Painting Pictures of Egypt

My kids like to try and "help" with things.  Sometimes, they can actually do something constructive; other times they are more or less neutral; and more often than not they can work directly against the good of the order.  When they want to "help" with dinner, I usually make some room, even if it's not convenient.  When they "helped" us stain our deck, we let them help, even though it meant rather more of a mess than it would have otherwise.  But when Michele and I are dealing with a tantrum, by one kid or the other, and their sibling wants to try and "help" with some little bit of input, it never really helps at all.
I don't blame them for wanting to help.  Tantrums by a seven year old are terrible things, and more than anything, when they're going on, you just want them to stop.  The thing is though, if you're not qualified or able to be an actual solution, you're going to make things worse.
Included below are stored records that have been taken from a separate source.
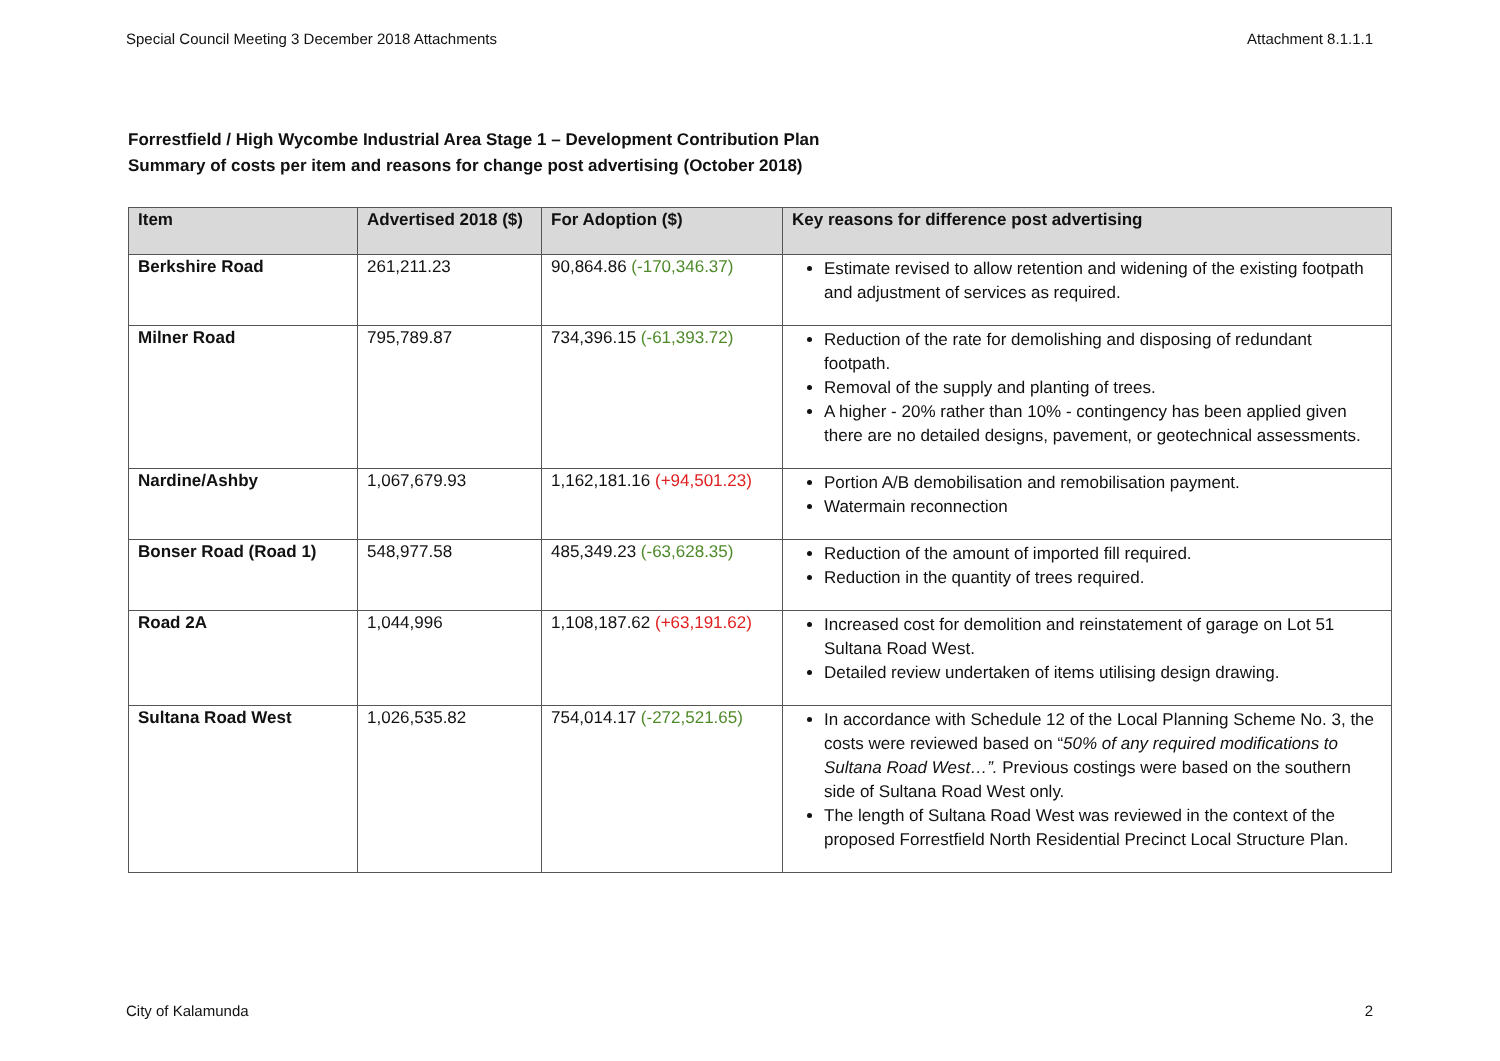Special Council Meeting 3 December 2018 Attachments Attachment 8.1.1.1
Forrestfield / High Wycombe Industrial Area Stage 1 – Development Contribution Plan
Summary of costs per item and reasons for change post advertising (October 2018)
| Item | Advertised 2018 ($) | For Adoption ($) | Key reasons for difference post advertising |
| --- | --- | --- | --- |
| Berkshire Road | 261,211.23 | 90,864.86 (-170,346.37) | Estimate revised to allow retention and widening of the existing footpath and adjustment of services as required. |
| Milner Road | 795,789.87 | 734,396.15 (-61,393.72) | Reduction of the rate for demolishing and disposing of redundant footpath. Removal of the supply and planting of trees. A higher - 20% rather than 10% - contingency has been applied given there are no detailed designs, pavement, or geotechnical assessments. |
| Nardine/Ashby | 1,067,679.93 | 1,162,181.16 (+94,501.23) | Portion A/B demobilisation and remobilisation payment. Watermain reconnection |
| Bonser Road (Road 1) | 548,977.58 | 485,349.23 (-63,628.35) | Reduction of the amount of imported fill required. Reduction in the quantity of trees required. |
| Road 2A | 1,044,996 | 1,108,187.62 (+63,191.62) | Increased cost for demolition and reinstatement of garage on Lot 51 Sultana Road West. Detailed review undertaken of items utilising design drawing. |
| Sultana Road West | 1,026,535.82 | 754,014.17 (-272,521.65) | In accordance with Schedule 12 of the Local Planning Scheme No. 3, the costs were reviewed based on “ 50% of any required modifications to Sultana Road West…”. Previous costings were based on the southern side of Sultana Road West only. The length of Sultana Road West was reviewed in the context of the proposed Forrestfield North Residential Precinct Local Structure Plan. |
City of Kalamunda 2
I thought about this as I read the latest update from what is happening in Egypt.  They're having a heck of a tantrum over there right now.  Different groups of people have discovered that the populace has actual democratic power, probably much more actual democratic power than we have even here in the good old US of A.  The people have found that, if they get angry enough and take to the streets, the military will take their side against the politicians.  That seems like a pretty awesome thing, and a pretty dangerous thing.  Can you imagine if that happened here?  If the populace got so fed up with an ineffective congress and a crushing bureaucracy that we got together with the Army and just threw them the heck out of power?  That would be amazing, and really scary.
That's what is going on in Egypt right now.  There is a struggle for the soul of one of the most ancient and important societies in the world.  The people of Egypt have decided that they do not care to replace an autocracy with a theocracy, in large part because the theocracy didn't deliver the goods that they promised and things were worse instead of better.  While, as a Christian, I think it would be great to have a country where Christ is president (as Woody Guthrie liked to imagine), I think it is rather a different story to have a country run by fallible human beings who claim that God is on their side.
As it turns out, in the long run it was probably better for Egypt to get the whole Brotherhood era out of the way now, before the revolution really had time to fade away; before the fervor and the demand for a better way of being Egyptian faded into the warm comfort of the status quo.  Maybe it is a good thing that they realized that Morsi was just a slightly different version of Mubarak, before he had time solidify his power and create another sort of despotic hegemony and crush the bud of democracy in its infancy.
As it turns out, the freedom of self determination is kind of heady stuff, and rather addictive once you get a whiff of it.  But the actual practice of freedom is rather difficult, as the Israelites found out after a very short time in the wilderness, it wasn't too long before some people started longing to go back to Pharoah where at least they knew they would have food and water.  I guess that story involves Egypt too doesn't it?
It took the Hebrews forty years to become what they needed to be, but the pace of the world isn't going to wait for the modern Egyptians to wander around in the wilderness for that long.  They make us too nervous, but I'm praying that all the meddling siblings in this country and in Europe will have the grace and wisdom to know that their "help" isn't going to help and that they need to stay away until they're asked for something particular.